Libraries are a pleasant, quiet respite from a chaotic world. These community centers are available for people of all ages from storytime for preschoolers to senior citizens taking free classes on how to use the internet.

My very first volunteer job as a teenager involved helping at the library with various tasks such as creating buttons for children’s events, re-shelving books, and stamping return dates on cards. The experience was rewarding as I received an opportunity to learn social skills outside of school as well as get my first foundation of having a work ethic for future employers. More importantly, my love of reading fit in well with the library environment.

After not using the library for a long time, I rediscovered my local library over the past year. A 2017 Pew research study showed that many in my generation, the Millennials, are more likely to use their local public library in the past year than any other generation.

One reason for using my local public library is access to audiobooks on CD for long car trips. One of my favorite audiobooks I’ve listened to so far is the Prairie Home Companion short stories by Garrison Keillor and Playing for Pizza by John Grisham about an ex-NFL player who leaves the limelight after blowing a lead in the conference championship game by playing recreation league American football in Italy.

The books on CD are a great way of stimulating one’s brain to break up the monotony of driving down the highway. Many libraries now have an option where a member can download audiobooks onto a smartphone, which can then be hooked up to the car stereo for listening enjoyment.

Another good use of the library is the use of free wi-fi. Although commercial places like Starbucks have free wi-fi, one often has to buy something from the business to use their internet service.

At the library, all one has to do is connect their laptop to the public wi-fi, and one can get their work done in a calm environment. I recently used my local public library to complete some freelance writing work as I was meeting friends for both lunch and dinner on the side of town where I worked and did not want to drive all the way home.

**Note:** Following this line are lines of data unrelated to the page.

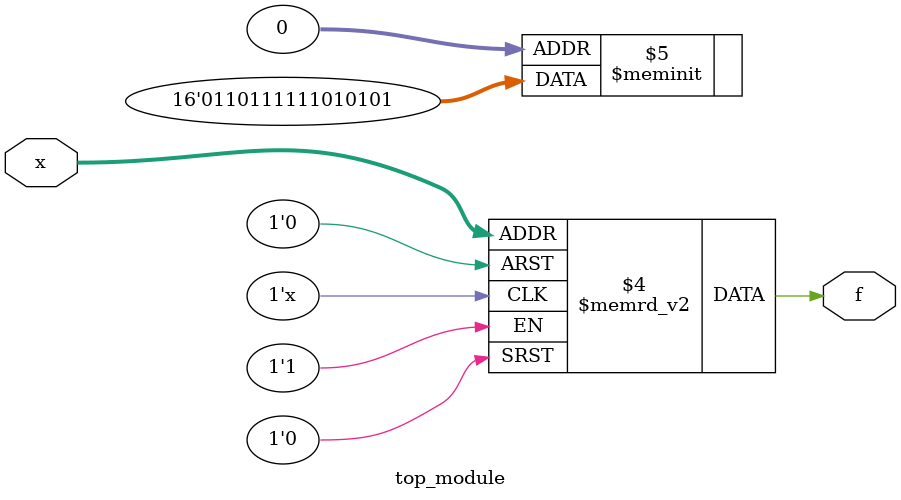
<source format=sv>
module top_module (
    input [4:1] x,
    output logic f
);

always_comb begin
    case (x)
        4'b0001, 4'b0011, 4'b1100, 4'b1111: f = 1'b0;
        4'b0101: f = 1'b0;
        4'b0111, 4'b1001: f = 1'b1;
        4'b1010, 4'b1011: f = 1'b1;
        default: f = 1'b1; // Don't care condition
    endcase
end

endmodule

</source>
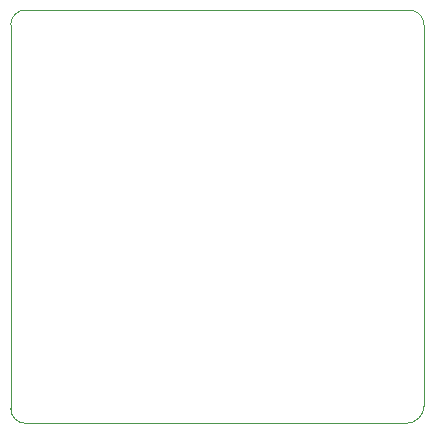
<source format=gbr>
%TF.GenerationSoftware,KiCad,Pcbnew,5.99.0-unknown-ad88874~101~ubuntu20.04.1*%
%TF.CreationDate,2020-05-19T21:45:09-04:00*%
%TF.ProjectId,L6205,4c363230-352e-46b6-9963-61645f706362,rev?*%
%TF.SameCoordinates,Original*%
%TF.FileFunction,Profile,NP*%
%FSLAX46Y46*%
G04 Gerber Fmt 4.6, Leading zero omitted, Abs format (unit mm)*
G04 Created by KiCad (PCBNEW 5.99.0-unknown-ad88874~101~ubuntu20.04.1) date 2020-05-19 21:45:09*
%MOMM*%
%LPD*%
G01*
G04 APERTURE LIST*
%TA.AperFunction,Profile*%
%ADD10C,0.050000*%
%TD*%
G04 APERTURE END LIST*
D10*
X101250000Y-135000000D02*
G75*
G02*
X100000000Y-133750000I0J1250000D01*
G01*
X100000000Y-101250000D02*
G75*
G02*
X101250000Y-100000000I1250000J0D01*
G01*
X135000000Y-133500000D02*
G75*
G02*
X133500000Y-135000000I-1500000J0D01*
G01*
X133750000Y-100000000D02*
G75*
G02*
X135000000Y-101250000I0J-1250000D01*
G01*
X133750000Y-100000000D02*
X101250000Y-100000000D01*
X135000000Y-133500000D02*
X135000000Y-101250000D01*
X101250000Y-135000000D02*
X133500000Y-135000000D01*
X100000000Y-101250000D02*
X100000000Y-133750000D01*
M02*

</source>
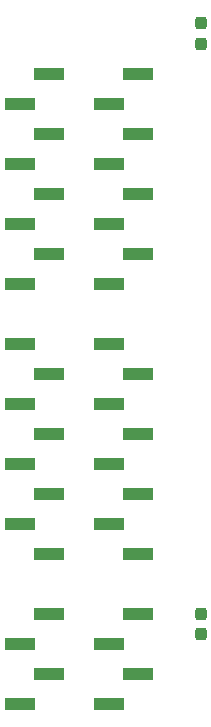
<source format=gbr>
G04 #@! TF.GenerationSoftware,KiCad,Pcbnew,9.0.6-9.0.6~ubuntu25.10.1*
G04 #@! TF.CreationDate,2025-12-24T18:24:09+09:00*
G04 #@! TF.ProjectId,bionic-ns32016,62696f6e-6963-42d6-9e73-33323031362e,2*
G04 #@! TF.SameCoordinates,Original*
G04 #@! TF.FileFunction,Paste,Bot*
G04 #@! TF.FilePolarity,Positive*
%FSLAX46Y46*%
G04 Gerber Fmt 4.6, Leading zero omitted, Abs format (unit mm)*
G04 Created by KiCad (PCBNEW 9.0.6-9.0.6~ubuntu25.10.1) date 2025-12-24 18:24:09*
%MOMM*%
%LPD*%
G01*
G04 APERTURE LIST*
G04 Aperture macros list*
%AMRoundRect*
0 Rectangle with rounded corners*
0 $1 Rounding radius*
0 $2 $3 $4 $5 $6 $7 $8 $9 X,Y pos of 4 corners*
0 Add a 4 corners polygon primitive as box body*
4,1,4,$2,$3,$4,$5,$6,$7,$8,$9,$2,$3,0*
0 Add four circle primitives for the rounded corners*
1,1,$1+$1,$2,$3*
1,1,$1+$1,$4,$5*
1,1,$1+$1,$6,$7*
1,1,$1+$1,$8,$9*
0 Add four rect primitives between the rounded corners*
20,1,$1+$1,$2,$3,$4,$5,0*
20,1,$1+$1,$4,$5,$6,$7,0*
20,1,$1+$1,$6,$7,$8,$9,0*
20,1,$1+$1,$8,$9,$2,$3,0*%
G04 Aperture macros list end*
%ADD10R,2.510000X1.000000*%
%ADD11RoundRect,0.237500X-0.237500X0.300000X-0.237500X-0.300000X0.237500X-0.300000X0.237500X0.300000X0*%
%ADD12RoundRect,0.237500X0.237500X-0.300000X0.237500X0.300000X-0.237500X0.300000X-0.237500X-0.300000X0*%
G04 APERTURE END LIST*
D10*
X116244600Y-130960000D03*
X118733800Y-128420000D03*
X116244600Y-125880000D03*
X118733800Y-123340000D03*
X118733800Y-118260000D03*
X116244600Y-115720000D03*
X118733800Y-113180000D03*
X116244600Y-110640000D03*
X118733800Y-108100000D03*
X116244600Y-105560000D03*
X118733800Y-103020000D03*
X116244600Y-100480000D03*
X116244600Y-95400000D03*
X118733800Y-92860000D03*
X116244600Y-90320000D03*
X118733800Y-87780000D03*
X116244600Y-85240000D03*
X118733800Y-82700000D03*
X116244600Y-80160000D03*
X118733800Y-77620000D03*
D11*
X123987000Y-123340000D03*
X123987000Y-125065000D03*
D12*
X123987000Y-75080000D03*
X123987000Y-73355000D03*
D10*
X111180800Y-77620000D03*
X108691600Y-80160000D03*
X111180800Y-82700000D03*
X108691600Y-85240000D03*
X111180800Y-87780000D03*
X108691600Y-90320000D03*
X111180800Y-92860000D03*
X108691600Y-95400000D03*
X108691600Y-100480000D03*
X111180800Y-103020000D03*
X108691600Y-105560000D03*
X111180800Y-108100000D03*
X108691600Y-110640000D03*
X111180800Y-113180000D03*
X108691600Y-115720000D03*
X111180800Y-118260000D03*
X111180800Y-123340000D03*
X108691600Y-125880000D03*
X111180800Y-128420000D03*
X108691600Y-130960000D03*
M02*

</source>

Over the past several years, libraries across the United States have begun offering services and programs for people on the Autism Spectrum. For example, the non-profit group Libraries and Autism provide a training video on how library staff can better serve individuals and families affected by Autism and Aspergers. Some libraries also have sensory-friendly storytimes to children with Autism.

Volunteering at a public library is one way for parents to expose teens with High-Functioning Autism and Aspergers a job where they can excel at discussing books related to their interest while learning about possible future career and practicing social skills in a safe environment. The individual might come away with a friend or two while visiting or volunteering at their local public library.